Optimal Solution: Breadth-First Search (BFS)

Breadth-First Search (BFS) can also be used to solve this problem. BFS explores the tree level by level. The first leaf node we encounter will be at the minimum depth. This approach can be more efficient than DFS because it stops as soon as it finds the first leaf node.

from collections import deque

class Solution:
    def minDepth(self, root: TreeNode) -> int:
        if not root:
            return 0
        
        queue = deque([(root, 1)])
        
        while queue:
            node, depth = queue.popleft()
            
            if not node.left and not node.right:
                return depth
            
            if node.left:
                queue.append((node.left, depth + 1))
            if node.right:
                queue.append((node.right, depth + 1))
        
        return 0 # Should not reach here if the tree is valid

Big(O) Run-time Analysis

DFS: In the worst case, we may need to visit all nodes in the tree.

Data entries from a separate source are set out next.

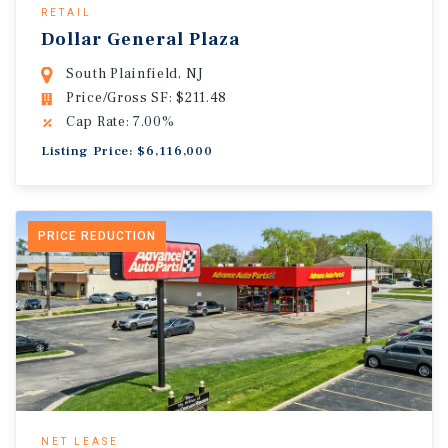
RETAIL
Dollar General Plaza
South Plainfield, NJ
Price/Gross SF: $211.48
Cap Rate: 7.00%
Listing Price: $6,116,000
PRICE REDUCTION
NET LEASE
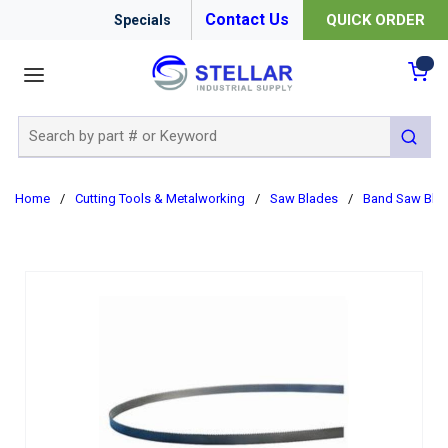
Contact Us
QUICK ORDER
Specials
menu
{0
Site Search
submit 
Home
/
Cutting Tools & Metalworking
/
Saw Blades
/
Band Saw Bla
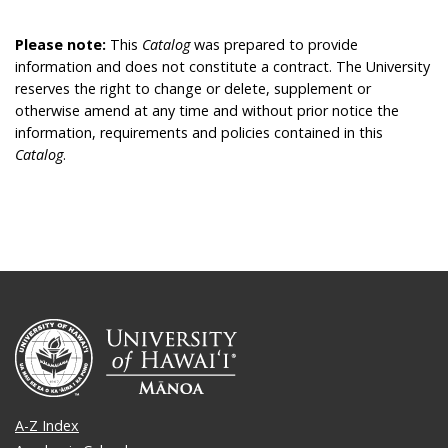
Please note:
This
Catalog
was prepared to provide
information and does not constitute a contract. The University
reserves the right to change or delete, supplement or
otherwise amend at any time and without prior notice the
information, requirements and policies contained in this
Catalog
.
A-Z Index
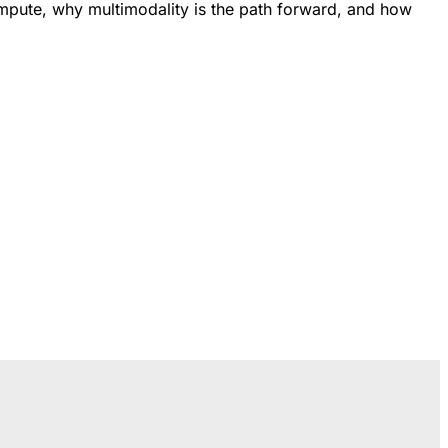
ompute, why multimodality is the path forward, and how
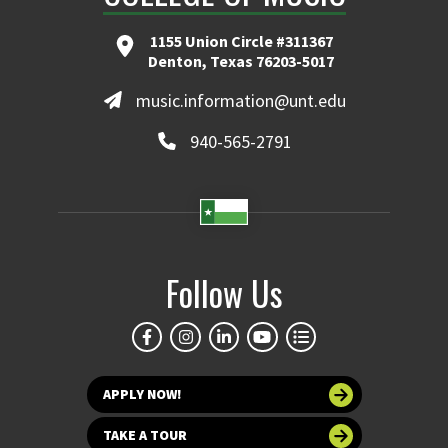
1155 Union Circle #311367
Denton, Texas 76203-5017
music.information@unt.edu
940-565-2791
Follow Us
APPLY NOW!
TAKE A TOUR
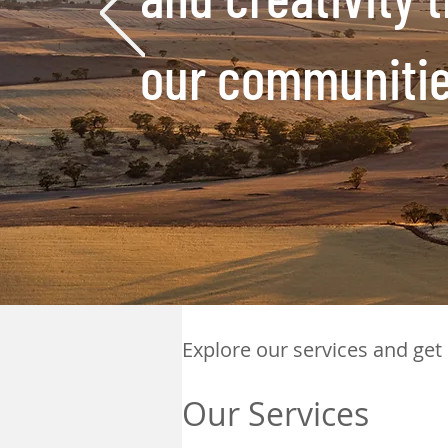
our
communities
Explore our services and get
Our Services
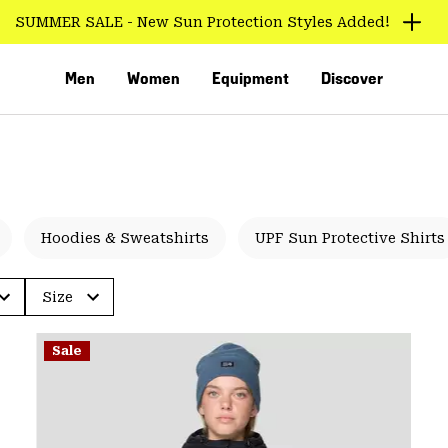
Long Trail Miles
Men
Women
Equipment
Discover
Hoodies & Sweatshirts
UPF Sun Protective Shirts
Size
VED
Sale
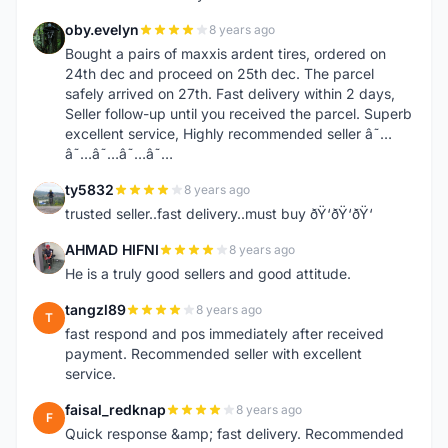
oby.evelyn
8 years ago
O
Bought a pairs of maxxis ardent tires, ordered on
24th dec and proceed on 25th dec. The parcel
safely arrived on 27th. Fast delivery within 2 days,
Seller follow-up until you received the parcel. Superb
excellent service, Highly recommended seller â˜…
â˜…â˜…â˜…â˜…
ty5832
8 years ago
T
trusted seller..fast delivery..must buy ðŸ‘ðŸ‘ðŸ‘
AHMAD HIFNI
8 years ago
A
He is a truly good sellers and good attitude.
tangzl89
8 years ago
T
fast respond and pos immediately after received
payment. Recommended seller with excellent
service.
faisal_redknap
8 years ago
F
Quick response &amp; fast delivery. Recommended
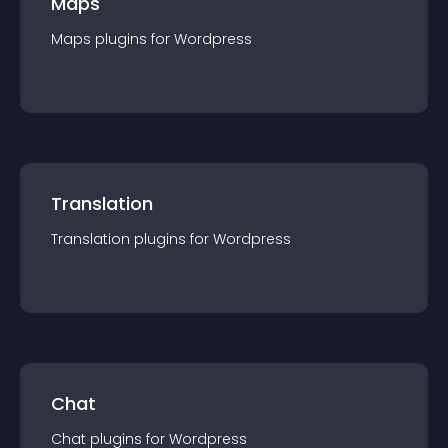
Maps
Maps
plugin
s for
Wordpress
Translation
Translation
plugin
s for
Wordpress
Chat
Chat
plugin
s for
Wordpress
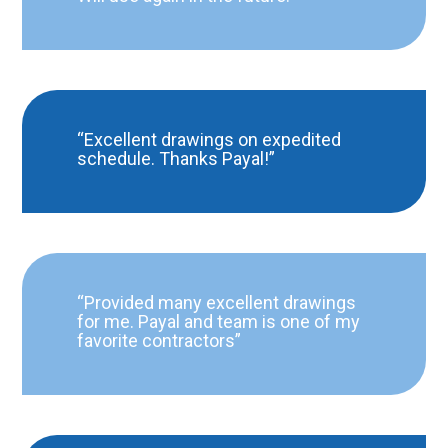
“Excellent drawings on expedited
schedule. Thanks Payal!”
“Provided many excellent drawings
for me. Payal and team is one of my
favorite contractors”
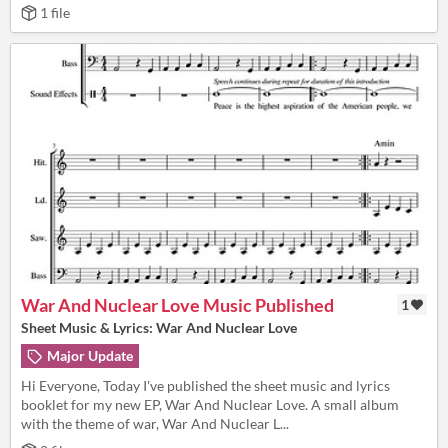
1 file
War And Nuclear Love Music Published
1
Sheet Music & Lyrics: War And Nuclear Love
Major Update
Hi Everyone, Today I've published the sheet music and lyrics
booklet for my new EP, War And Nuclear Love. A small album
with the theme of war, War And Nuclear L...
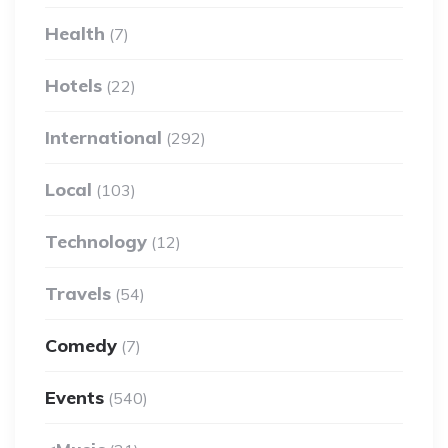
Health
(7)
Hotels
(22)
International
(292)
Local
(103)
Technology
(12)
Travels
(54)
Comedy
(7)
Events
(540)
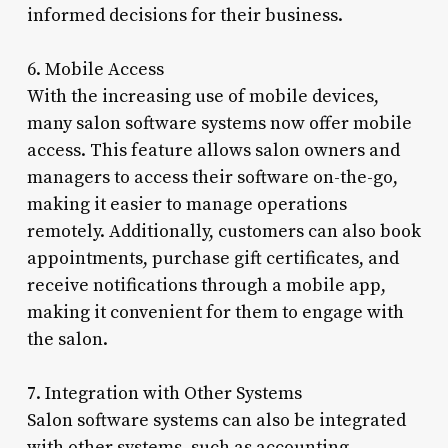
informed decisions for their business.
6. Mobile Access
With the increasing use of mobile devices,
many salon software systems now offer mobile
access. This feature allows salon owners and
managers to access their software on-the-go,
making it easier to manage operations
remotely. Additionally, customers can also book
appointments, purchase gift certificates, and
receive notifications through a mobile app,
making it convenient for them to engage with
the salon.
7. Integration with Other Systems
Salon software systems can also be integrated
with other systems, such as accounting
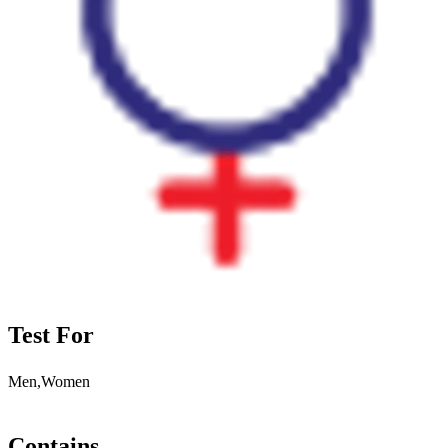
Test For
Men,Women
Contains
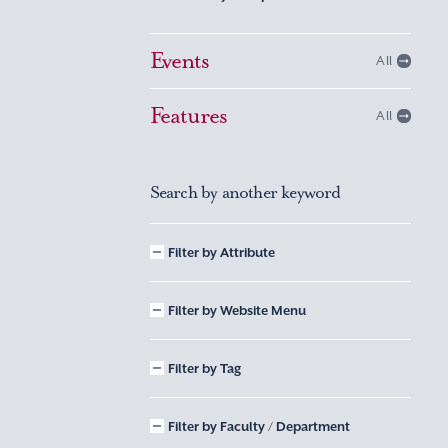
Events
All
Features
All
Search by another keyword
Filter by Attribute
Filter by Website Menu
Filter by Tag
Filter by Faculty / Department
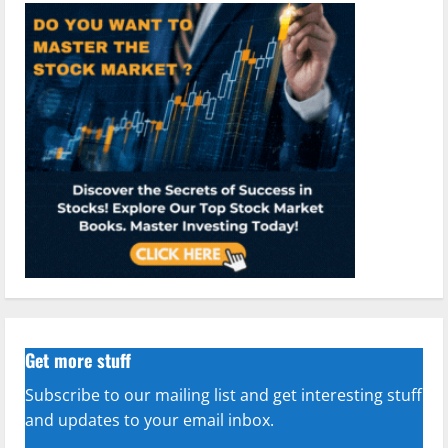
Get more stuff
Subscribe to our mailing list and get interesting stuff
and updates to your email inbox.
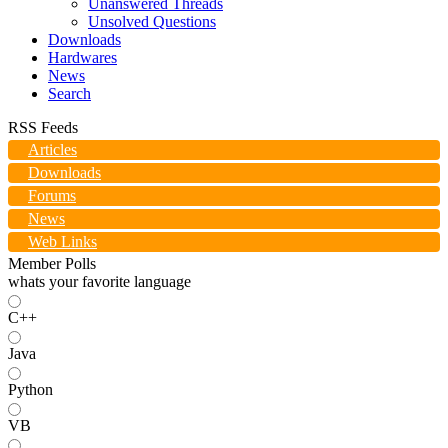
Unanswered Threads
Unsolved Questions
Downloads
Hardwares
News
Search
RSS Feeds
Articles
Downloads
Forums
News
Web Links
Member Polls
whats your favorite language
C++
Java
Python
VB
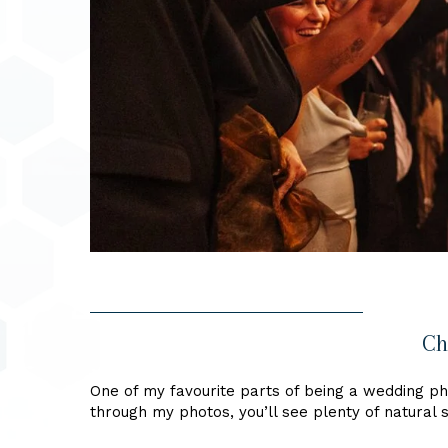
Ch
One of my favourite parts of being a wedding pho
through my photos, you’ll see plenty of natural s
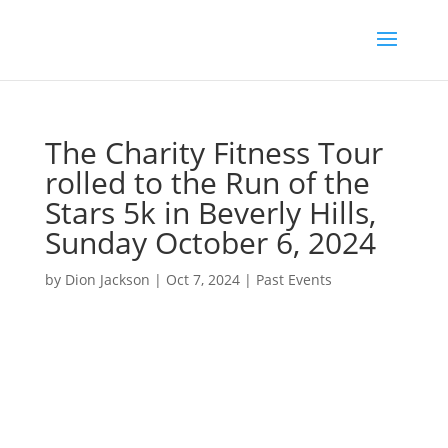
The Charity Fitness Tour
rolled to the Run of the
Stars 5k in Beverly Hills,
Sunday October 6, 2024
by
Dion Jackson
|
Oct 7, 2024
|
Past Events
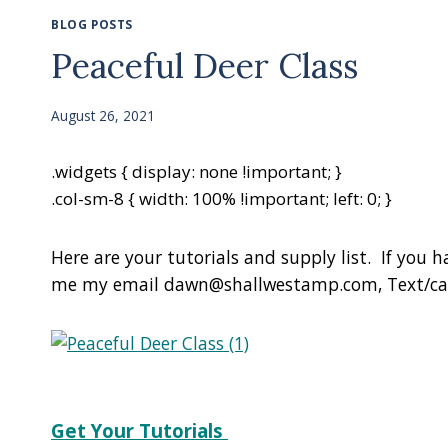
BLOG POSTS
Peaceful Deer Class
August 26, 2021
.widgets { display: none !important; }
.col-sm-8 { width: 100% !important; left: 0; }
Here are your tutorials and supply list. If you 
me my email dawn@shallwestamp.com, Text/call
Get Your Tutorials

Therefore, the time complexity is O(N), where N is the number of nodes in the tree.
BFS: Similar to DFS, in the worst case, we may need to visit all nodes. Therefore, the time complexity is O(N), where N is the number of nodes in the tree. However, in practice, BFS may be faster because it stops as soon as the first leaf node is found.

Big(O) Space Usage Analysis

DFS: In the worst case (skewed tree), the recursion stack may contain all nodes in the tree. Therefore, the space complexity is O(N), where N is the number of nodes in the tree. In the average case (balanced tree), the space complexity is O(log N), where N is the number of nodes in the tree.
BFS: In the worst case (complete binary tree), the queue may contain all nodes at the lowest level of the tree, which is approximately N/2 nodes. Therefore, the space complexity is O(N), where N is the number of nodes in the tree.

Edge Cases

Empty Tree: If the root is None, the minimum depth is 0.
Root with Only One Child: The minimum depth is the depth of the path to the nearest leaf node. We must ensure we are actually at a leaf node and not just a node with a single child. For example, consider [1,2]. The minimum depth is 2, not 1.
Large Tree: The algorithm should be able to handle a tree with a large number of nodes without running into stack overflow issues (DFS) or memory issues (BFS).

Here's how the given examples are handled:

Example 1: root = [3,9,20,null,null,15,7] The BFS algorithm will find the leaf nodes 15 and 7 at depth 3, but it encounters the leaf nodes 9 first at depth 2, so the minimum depth is 2.
Example 2: root = [2,null,3,null,4,null,5,null,6] The BFS algorithm will traverse through the tree, with only right children, and eventually find the leaf node 6 at depth 5. So the minimum depth is 5.